Kitty 40 (2.2) at +3. Too early for a reduction?

Aiden Curry

Member Since 2020
Basically the title, we have the situation under control, she was up to 3.4 after feeding a nice saucy treat. But could she be on too much insulin? We are following TR, and she earned a reduction 12 hours ago after a measurement of 32 (1.8).
 
We don't like to do back-to-back reductions-- often they don't hold. Yes, she could still be feeling the effects of "too much insulin", but it's probably more the depot from the old larger dose than her new reduced dose that is doing it.

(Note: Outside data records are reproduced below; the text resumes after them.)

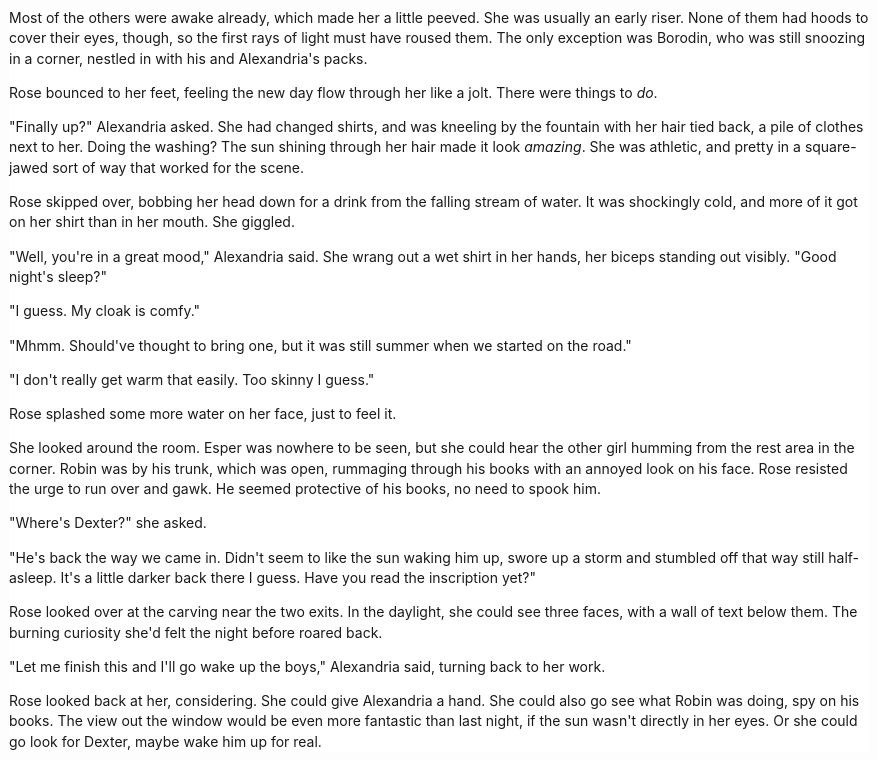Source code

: Most of the others were awake already, which made her a little peeved.
She was usually an early riser.  None of them had hoods to cover their
eyes, though, so the first rays of light must have roused them.  The
only exception was Borodin, who was still snoozing in a corner,
nestled in with his and Alexandria's packs.

Rose bounced to her feet, feeling the new day flow through her like a
jolt.  There were things to *do*.

"Finally up?" Alexandria asked.  She had changed shirts, and was
kneeling by the fountain with her hair tied back, a pile of clothes
next to her.  Doing the washing?  The sun shining through her hair
made it look *amazing*.  She was athletic, and pretty in a
square-jawed sort of way that worked for the scene.

Rose skipped over, bobbing her head down for a drink from the falling
stream of water.  It was shockingly cold, and more of it got on her
shirt than in her mouth.  She giggled.

"Well, you're in a great mood," Alexandria said.  She wrang out a wet
shirt in her hands, her biceps standing out visibly.  "Good night's
sleep?"

"I guess.  My cloak is comfy."

"Mhmm.  Should've thought to bring one, but it was still summer when
we started on the road."

"I don't really get warm that easily.  Too skinny I guess."

Rose splashed some more water on her face, just to feel it.

She looked around the room.  Esper was nowhere to be seen, but she
could hear the other girl humming from the rest area in the corner.
Robin was by his trunk, which was open, rummaging through his books
with an annoyed look on his face.  Rose resisted the urge to run over
and gawk.  He seemed protective of his books, no need to spook him.

"Where's Dexter?" she asked.

"He's back the way we came in.  Didn't seem to like the sun waking him
up, swore up a storm and stumbled off that way still half-asleep.
It's a little darker back there I guess.  Have you read the
inscription yet?"

Rose looked over at the carving near the two exits.  In the daylight,
she could see three faces, with a wall of text below them.  The
burning curiosity she'd felt the night before roared back.

"Let me finish this and I'll go wake up the boys," Alexandria said,
turning back to her work.

Rose looked back at her, considering.  She could give Alexandria a
hand.  She could also go see what Robin was doing, spy on his books.
The view out the window would be even more fantastic than last night,
if the sun wasn't directly in her eyes.  Or she could go look for
Dexter, maybe wake him up for real.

So, for now, hold the line on her new dose. Good work keeping her safe!
 
Responding to bump this up -- hopefully an advanced person can respond.
But I will copy/paste this from the sticky:

"If kitty drops below 40 (long term diabetic) or 50 (newly diagnosed diabetic) reduce the dose by 0.25 unit. If kitty has a history of not holding reductions well or if reductions are close together... sneak the dose down by shaving the dose rather than reducing by a full quarter unit."

I'm not sure which point applies here.
2.2 = 39.6 and is therefore below 40, but the reductions would also be very close together.
 
Yes, with the official rule here, I do want to add that the new vs. long-term diabetic distinctions are based on experience with lots of cats failing to hold reductions under the newly-diagosed standard.

But, Kitty was asking quite insistently for that reduction before she dropped below 40 yesterday, and now she's done it again. Going forward, it might be reasonable to think about relaxing the strict rule about reductions back to something more like the rule for newly-diagnosed diabetics. If you do that, and she keeps failing to hold the reductions, then you can always go back to the long-term diabetic standards, right?